The Hard Times Behind Philly Soul

Beneath the strings and sequins, the Sound of Philadelphia was the backing track to the economic crisis that hit black America in the 1970s.

Photo by Michael Ochs Archives / GettyImages


Kenny Gamble and Leon Huff understood early on how plans and aspirations could be vulnerable to economics. Meeting by chance in an elevator — as the only black songwriters in Philadelphia’s Schubert Building — the songwriting partners spent the 1960s hustling for hits, repeatedly thwarted by bad deals and worse luck.

When the pair, along with Jamaican-born producer and arranger Thom Bell, struck a deal in 1971 with Columbia Records, naming their imprint Philadelphia International Records was an audacious statement of intent. But their ambition was soon vindicated with musical acts from Philly blazing a trail in chiffon and sequins across television sets on both sides of the Atlantic.
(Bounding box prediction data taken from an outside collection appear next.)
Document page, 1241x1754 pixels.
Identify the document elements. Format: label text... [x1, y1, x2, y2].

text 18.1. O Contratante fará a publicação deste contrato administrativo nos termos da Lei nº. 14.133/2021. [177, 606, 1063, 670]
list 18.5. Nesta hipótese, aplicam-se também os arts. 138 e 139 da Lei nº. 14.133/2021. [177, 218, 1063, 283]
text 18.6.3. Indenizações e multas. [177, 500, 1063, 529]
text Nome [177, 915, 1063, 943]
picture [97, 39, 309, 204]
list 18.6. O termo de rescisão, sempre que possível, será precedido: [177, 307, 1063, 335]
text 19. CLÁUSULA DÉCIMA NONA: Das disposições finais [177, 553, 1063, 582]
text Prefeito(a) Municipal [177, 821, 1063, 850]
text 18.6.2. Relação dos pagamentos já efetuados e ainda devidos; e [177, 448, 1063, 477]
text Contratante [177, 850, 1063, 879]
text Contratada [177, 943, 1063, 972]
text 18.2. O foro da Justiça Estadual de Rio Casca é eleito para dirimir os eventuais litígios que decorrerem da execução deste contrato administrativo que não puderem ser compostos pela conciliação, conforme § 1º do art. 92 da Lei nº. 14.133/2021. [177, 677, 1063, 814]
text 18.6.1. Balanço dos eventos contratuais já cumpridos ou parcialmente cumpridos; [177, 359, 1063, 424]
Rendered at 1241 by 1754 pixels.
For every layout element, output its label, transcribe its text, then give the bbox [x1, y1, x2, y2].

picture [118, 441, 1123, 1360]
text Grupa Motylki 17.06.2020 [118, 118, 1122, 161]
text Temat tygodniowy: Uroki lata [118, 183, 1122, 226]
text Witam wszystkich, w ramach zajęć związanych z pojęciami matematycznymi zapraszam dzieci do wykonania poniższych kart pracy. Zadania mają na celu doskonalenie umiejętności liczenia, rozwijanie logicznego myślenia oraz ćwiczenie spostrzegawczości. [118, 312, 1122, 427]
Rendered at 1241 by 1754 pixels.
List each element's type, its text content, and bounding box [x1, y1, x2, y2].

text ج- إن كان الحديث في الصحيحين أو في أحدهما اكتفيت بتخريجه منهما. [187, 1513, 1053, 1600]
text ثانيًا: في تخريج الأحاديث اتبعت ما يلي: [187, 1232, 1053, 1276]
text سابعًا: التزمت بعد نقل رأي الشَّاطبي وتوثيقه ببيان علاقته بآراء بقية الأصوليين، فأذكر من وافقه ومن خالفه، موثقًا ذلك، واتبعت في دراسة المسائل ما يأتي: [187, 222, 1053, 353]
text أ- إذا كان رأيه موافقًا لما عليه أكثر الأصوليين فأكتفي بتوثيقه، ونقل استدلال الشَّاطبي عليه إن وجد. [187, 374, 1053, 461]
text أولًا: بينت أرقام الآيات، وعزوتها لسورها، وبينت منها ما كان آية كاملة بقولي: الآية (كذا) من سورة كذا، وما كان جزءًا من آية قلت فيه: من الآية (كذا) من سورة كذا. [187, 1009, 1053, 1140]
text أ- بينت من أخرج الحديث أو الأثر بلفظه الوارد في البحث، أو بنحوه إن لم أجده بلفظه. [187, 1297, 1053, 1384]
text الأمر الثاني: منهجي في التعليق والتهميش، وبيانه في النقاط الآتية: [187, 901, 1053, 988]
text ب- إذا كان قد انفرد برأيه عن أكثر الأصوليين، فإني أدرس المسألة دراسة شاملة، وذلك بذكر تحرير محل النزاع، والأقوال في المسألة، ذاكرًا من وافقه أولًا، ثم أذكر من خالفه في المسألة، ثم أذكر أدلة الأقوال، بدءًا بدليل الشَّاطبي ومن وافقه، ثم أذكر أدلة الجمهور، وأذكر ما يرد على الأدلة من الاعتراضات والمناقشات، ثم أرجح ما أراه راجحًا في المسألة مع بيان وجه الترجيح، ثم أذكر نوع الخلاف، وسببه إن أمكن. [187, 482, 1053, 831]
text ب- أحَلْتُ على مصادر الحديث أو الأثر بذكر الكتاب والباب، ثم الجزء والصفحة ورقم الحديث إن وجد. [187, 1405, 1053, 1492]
As the economic shocks of that decade began to tighten their grip, though, this aspirational music entered into a unique dialogue with the harsh realities of American life — particularly black American life — in the 1970s.

If their first hit — the O’Jays’ tetchy, paranoid 1972 single “Back Stabbers” — hinted at more adult themes than their Motown contemporaries, then the following year’s smash “Year of Decision” by the Three Degrees proved that something remarkable was going on over in the City of Brotherly Love. Taking advantage of developments in FM radio quality, this was a black creativity broad enough to encompass both disco and Rachmaninov. Get past the orgasmic strings, though, and you’ll hear a plea for togetherness, coupled with sharp warnings about the alternative. “People have died to set you free,” cautions vocalist Fayette Pinkney. Whether by accident or by design — it’s unclear — the single shared a name with a Ronald Reagan speech cut into flexi disc and widely distributed on the campaign trail in California a few years prior.